Reproduce the entries below, substituting "LabelManager" for every occurrence of "Labelmanager" and leaving everything else as it is.

+ + + + + + +

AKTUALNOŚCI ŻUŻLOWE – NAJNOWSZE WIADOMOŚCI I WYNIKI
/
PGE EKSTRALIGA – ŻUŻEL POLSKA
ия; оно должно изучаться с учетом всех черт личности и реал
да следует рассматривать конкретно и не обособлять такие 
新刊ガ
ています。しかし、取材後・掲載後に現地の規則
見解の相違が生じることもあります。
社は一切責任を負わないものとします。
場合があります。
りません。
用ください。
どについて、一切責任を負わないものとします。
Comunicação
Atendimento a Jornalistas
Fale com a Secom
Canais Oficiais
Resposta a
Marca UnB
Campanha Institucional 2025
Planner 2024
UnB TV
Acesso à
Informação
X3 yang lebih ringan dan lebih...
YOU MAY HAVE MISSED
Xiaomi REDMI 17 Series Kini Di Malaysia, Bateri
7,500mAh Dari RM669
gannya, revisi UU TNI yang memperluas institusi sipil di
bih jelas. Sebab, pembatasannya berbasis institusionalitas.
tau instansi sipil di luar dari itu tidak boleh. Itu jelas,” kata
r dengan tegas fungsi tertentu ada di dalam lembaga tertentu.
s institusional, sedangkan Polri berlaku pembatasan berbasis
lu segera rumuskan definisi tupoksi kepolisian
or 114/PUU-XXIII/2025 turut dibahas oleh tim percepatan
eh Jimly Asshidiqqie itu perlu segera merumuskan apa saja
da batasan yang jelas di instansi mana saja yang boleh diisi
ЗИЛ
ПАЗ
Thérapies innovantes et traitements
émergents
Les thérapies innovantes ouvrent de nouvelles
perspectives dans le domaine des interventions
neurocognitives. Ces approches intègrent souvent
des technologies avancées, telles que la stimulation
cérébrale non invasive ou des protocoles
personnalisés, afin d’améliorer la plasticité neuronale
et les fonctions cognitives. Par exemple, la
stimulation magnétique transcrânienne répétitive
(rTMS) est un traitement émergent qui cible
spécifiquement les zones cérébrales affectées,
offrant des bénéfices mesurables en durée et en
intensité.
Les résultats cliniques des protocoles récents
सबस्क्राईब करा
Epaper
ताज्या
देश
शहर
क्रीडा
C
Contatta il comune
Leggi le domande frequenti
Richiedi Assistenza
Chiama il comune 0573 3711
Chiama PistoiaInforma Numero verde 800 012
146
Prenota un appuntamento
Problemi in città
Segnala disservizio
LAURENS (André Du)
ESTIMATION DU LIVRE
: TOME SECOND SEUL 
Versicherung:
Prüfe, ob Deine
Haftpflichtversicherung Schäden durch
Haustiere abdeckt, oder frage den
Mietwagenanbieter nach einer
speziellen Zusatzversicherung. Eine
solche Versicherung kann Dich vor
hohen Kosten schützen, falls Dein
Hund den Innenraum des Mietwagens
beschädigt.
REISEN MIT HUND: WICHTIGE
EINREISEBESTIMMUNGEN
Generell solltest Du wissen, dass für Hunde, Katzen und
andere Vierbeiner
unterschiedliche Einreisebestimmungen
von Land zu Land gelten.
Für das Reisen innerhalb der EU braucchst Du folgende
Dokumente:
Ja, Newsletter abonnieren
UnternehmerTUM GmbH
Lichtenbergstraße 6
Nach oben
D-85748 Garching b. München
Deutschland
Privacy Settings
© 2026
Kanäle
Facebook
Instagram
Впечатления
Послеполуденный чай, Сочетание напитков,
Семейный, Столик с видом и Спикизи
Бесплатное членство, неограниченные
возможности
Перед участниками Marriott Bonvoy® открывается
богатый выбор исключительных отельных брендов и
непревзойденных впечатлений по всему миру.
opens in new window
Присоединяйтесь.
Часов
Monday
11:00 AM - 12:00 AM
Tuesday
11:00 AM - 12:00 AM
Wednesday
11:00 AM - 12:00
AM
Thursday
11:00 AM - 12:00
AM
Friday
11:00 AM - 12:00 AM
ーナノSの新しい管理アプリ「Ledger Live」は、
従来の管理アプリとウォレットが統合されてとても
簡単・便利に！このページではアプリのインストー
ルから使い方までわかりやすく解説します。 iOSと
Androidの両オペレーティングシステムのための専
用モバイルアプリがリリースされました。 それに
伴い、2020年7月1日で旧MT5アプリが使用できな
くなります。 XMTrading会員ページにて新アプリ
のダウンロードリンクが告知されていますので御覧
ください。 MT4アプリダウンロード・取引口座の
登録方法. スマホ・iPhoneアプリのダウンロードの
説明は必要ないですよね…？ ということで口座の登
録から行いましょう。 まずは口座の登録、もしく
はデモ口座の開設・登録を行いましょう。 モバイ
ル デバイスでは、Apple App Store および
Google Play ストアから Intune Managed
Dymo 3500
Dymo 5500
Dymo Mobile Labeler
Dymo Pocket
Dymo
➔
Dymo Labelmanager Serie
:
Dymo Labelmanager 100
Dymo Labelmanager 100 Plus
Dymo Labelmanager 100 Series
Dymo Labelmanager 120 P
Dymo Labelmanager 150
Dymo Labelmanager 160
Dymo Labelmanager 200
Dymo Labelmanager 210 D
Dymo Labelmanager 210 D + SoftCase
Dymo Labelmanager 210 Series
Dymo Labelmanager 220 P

+ + + + + + +

[YOUR RESPONSE]
AKTUALNOŚCI ŻUŻLOWE – NAJNOWSZE WIADOMOŚCI I WYNIKI
/
PGE EKSTRALIGA – ŻUŻEL POLSKA
ия; оно должно изучаться с учетом всех черт личности и реал
да следует рассматривать конкретно и не обособлять такие 
新刊ガ
ています。しかし、取材後・掲載後に現地の規則
見解の相違が生じることもあります。
社は一切責任を負わないものとします。
場合があります。
りません。
用ください。
どについて、一切責任を負わないものとします。
Comunicação
Atendimento a Jornalistas
Fale com a Secom
Canais Oficiais
Resposta a
Marca UnB
Campanha Institucional 2025
Planner 2024
UnB TV
Acesso à
Informação
X3 yang lebih ringan dan lebih...
YOU MAY HAVE MISSED
Xiaomi REDMI 17 Series Kini Di Malaysia, Bateri
7,500mAh Dari RM669
gannya, revisi UU TNI yang memperluas institusi sipil di
bih jelas. Sebab, pembatasannya berbasis institusionalitas.
tau instansi sipil di luar dari itu tidak boleh. Itu jelas,” kata
r dengan tegas fungsi tertentu ada di dalam lembaga tertentu.
s institusional, sedangkan Polri berlaku pembatasan berbasis
lu segera rumuskan definisi tupoksi kepolisian
or 114/PUU-XXIII/2025 turut dibahas oleh tim percepatan
eh Jimly Asshidiqqie itu perlu segera merumuskan apa saja
da batasan yang jelas di instansi mana saja yang boleh diisi
ЗИЛ
ПАЗ
Thérapies innovantes et traitements
émergents
Les thérapies innovantes ouvrent de nouvelles
perspectives dans le domaine des interventions
neurocognitives. Ces approches intègrent souvent
des technologies avancées, telles que la stimulation
cérébrale non invasive ou des protocoles
personnalisés, afin d’améliorer la plasticité neuronale
et les fonctions cognitives. Par exemple, la
stimulation magnétique transcrânienne répétitive
(rTMS) est un traitement émergent qui cible
spécifiquement les zones cérébrales affectées,
offrant des bénéfices mesurables en durée et en
intensité.
Les résultats cliniques des protocoles récents
सबस्क्राईब करा
Epaper
ताज्या
देश
शहर
क्रीडा
C
Contatta il comune
Leggi le domande frequenti
Richiedi Assistenza
Chiama il comune 0573 3711
Chiama PistoiaInforma Numero verde 800 012
146
Prenota un appuntamento
Problemi in città
Segnala disservizio
LAURENS (André Du)
ESTIMATION DU LIVRE
: TOME SECOND SEUL 
Versicherung:
Prüfe, ob Deine
Haftpflichtversicherung Schäden durch
Haustiere abdeckt, oder frage den
Mietwagenanbieter nach einer
speziellen Zusatzversicherung. Eine
solche Versicherung kann Dich vor
hohen Kosten schützen, falls Dein
Hund den Innenraum des Mietwagens
beschädigt.
REISEN MIT HUND: WICHTIGE
EINREISEBESTIMMUNGEN
Generell solltest Du wissen, dass für Hunde, Katzen und
andere Vierbeiner
unterschiedliche Einreisebestimmungen
von Land zu Land gelten.
Für das Reisen innerhalb der EU braucchst Du folgende
Dokumente:
Ja, Newsletter abonnieren
UnternehmerTUM GmbH
Lichtenbergstraße 6
Nach oben
D-85748 Garching b. München
Deutschland
Privacy Settings
© 2026
Kanäle
Facebook
Instagram
Впечатления
Послеполуденный чай, Сочетание напитков,
Семейный, Столик с видом и Спикизи
Бесплатное членство, неограниченные
возможности
Перед участниками Marriott Bonvoy® открывается
богатый выбор исключительных отельных брендов и
непревзойденных впечатлений по всему миру.
opens in new window
Присоединяйтесь.
Часов
Monday
11:00 AM - 12:00 AM
Tuesday
11:00 AM - 12:00 AM
Wednesday
11:00 AM - 12:00
AM
Thursday
11:00 AM - 12:00
AM
Friday
11:00 AM - 12:00 AM
ーナノSの新しい管理アプリ「Ledger Live」は、
従来の管理アプリとウォレットが統合されてとても
簡単・便利に！このページではアプリのインストー
ルから使い方までわかりやすく解説します。 iOSと
Androidの両オペレーティングシステムのための専
用モバイルアプリがリリースされました。 それに
伴い、2020年7月1日で旧MT5アプリが使用できな
くなります。 XMTrading会員ページにて新アプリ
のダウンロードリンクが告知されていますので御覧
ください。 MT4アプリダウンロード・取引口座の
登録方法. スマホ・iPhoneアプリのダウンロードの
説明は必要ないですよね…？ ということで口座の登
録から行いましょう。 まずは口座の登録、もしく
はデモ口座の開設・登録を行いましょう。 モバイ
ル デバイスでは、Apple App Store および
Google Play ストアから Intune Managed
Dymo 3500
Dymo 5500
Dymo Mobile Labeler
Dymo Pocket
Dymo
➔
Dymo LabelManager Serie
:
Dymo LabelManager 100
Dymo LabelManager 100 Plus
Dymo LabelManager 100 Series
Dymo LabelManager 120 P
Dymo LabelManager 150
Dymo LabelManager 160
Dymo LabelManager 200
Dymo LabelManager 210 D
Dymo LabelManager 210 D + SoftCase
Dymo LabelManager 210 Series
Dymo LabelManager 220 P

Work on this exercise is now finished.